The trial court said it would order Richard to pay Gregory according to the formula in the written agreement. The trial court also said it would calculate Gregory's payments without deducting amounts owed to creditors other than Northrim Bank, including the Weeks Foundation. In December 2005 the superior court entered judgment for specific performance against Richard.
In his earlier appeal — which we ultimately dismissed for lack of prosecution — Richard challenged a number of the superior court's conclusions of fact and law. He generally did not state any legal grounds for those challenges, merely stating that the superior court "erred" in entering them. He challenged the superior court's conclusion of law that "[t]he contract between Richard and Greg is sufficiently clear and definite that the Court is able to enforce it without having to supply essential terms that the parties did not agree to." He also challenged the superior court's decision to order specific performance into the future, as well as the superior court's order that all Richard's royalty income be paid directly into an escrow account and directly disbursed from the escrow account, without ever passing through Richard's control.
In March 2007 the superior court issued a writ of execution against Richard for arrearages owed to Gregory under the December 2005 specific performance judgment. Richard appeals from this writ of execution.
III. STANDARD OF REVIEW
We review questions of law de novo and questions of fact for clear error. We review awards of specific performance for abuse of discretion. We will not upset a jury verdict if there is a logical theory that reconciles apparent inconsistencies in the jury verdict.
A. Two of Richard's Points Are Barred.
We decline to resolve two of Richard's issues because they challenge the 2005 judgment, from which Richard already appealed. We dismissed that appeal because Richard failed to prosecute it. Alaska Statute 22.05.010 establishes that a party has only one appeal as of right. Richard used that appeal from the 2005 orders in 2006. His points on appeal in 2006, listed above, appear to cover his current arguments that the trial court deviated from the jury award by calculating specific performance based on too many of Richard's leases and that the trial court erred by awarding specific performance.

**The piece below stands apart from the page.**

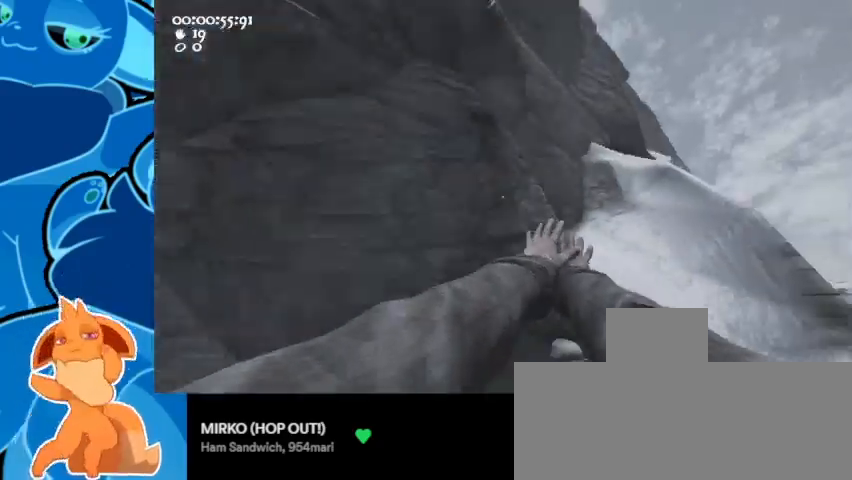
{"keys": ["a", "ctrl", "space", "w"], "mouse": ["left", "right"], "events": [[67, "a", "down"], [133, "d", "up"], [167, "mouse_left", "up"], [167, "mouse_right", "up"], [300, "ctrl", "down"], [367, "space", "down"], [400, "mouse_left", "down"], [400, "mouse_right", "down"]]}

Even if Richard's previous appeal did not cover these arguments, any challenges to the 2005 judgment are also time-barred. Alaska Appellate Rule 204 requires a party to appeal within thirty days of entry 310*310 of a final order or judgment. Appellate Rule 202 provides that a party may appeal a "final judgment entered by the superior court." We have defined "final judgment" as one that "ends the litigation on the merits and leaves nothing for the court to do but execute the judgment." In this case, litigation on the merits ended with the November and December 2005 orders. As our definition of "final judgment" indicates, execution comes after final judgment. Execution does not give a party a second chance to appeal the merits more than thirty days after the entry of final judgment.
Thus, we will reach only the merits of Richard's claim that the trial court incorrectly calculated the amount awarded in the writ of execution.
B. The Trial Court Did Not Err in Its Writ of Execution by Calculating Amounts Due Gregory Without Deducting Amounts Owed to Richard's Bankruptcy Creditors.
Richard argues that the trial court erred in its March 2007 writ of execution by calculating the amount due Gregory without deducting amounts owed to Richard's bankruptcy creditors, particularly the Weeks Foundation. But we conclude that cannot be error because that calculation mirrored the jury's findings and because the trial court plainly stated, in both its November and December 2005 orders, that it would calculate amounts due Gregory without regard for the Weeks Foundation's claims. Richard points to no evidence in the record that the trial court's writ of execution strayed from the formula laid out in detail in both the November and December 2005 orders.
First, in its November 2005 order on specific performance, the trial court made the following finding of fact: "The Wagners' agreement makes no provision for payments to Weeks[,] and Gregory's share of royalties is determined without any deduction for the payments Richard was required to make to Weeks." The trial court then concluded:
The calculation of amounts allocated to Gregory . . . should be made each month by taking the gross royalties, subtracting amounts paid to Northrim Bank, and then allocating to Gregory $2,500 plus 50% of the balance over $10,000; the amount so allocated, even though actually paid to Weeks or to tax and escrow costs, will be part of the delinquent amounts to be paid to Gregory. . . .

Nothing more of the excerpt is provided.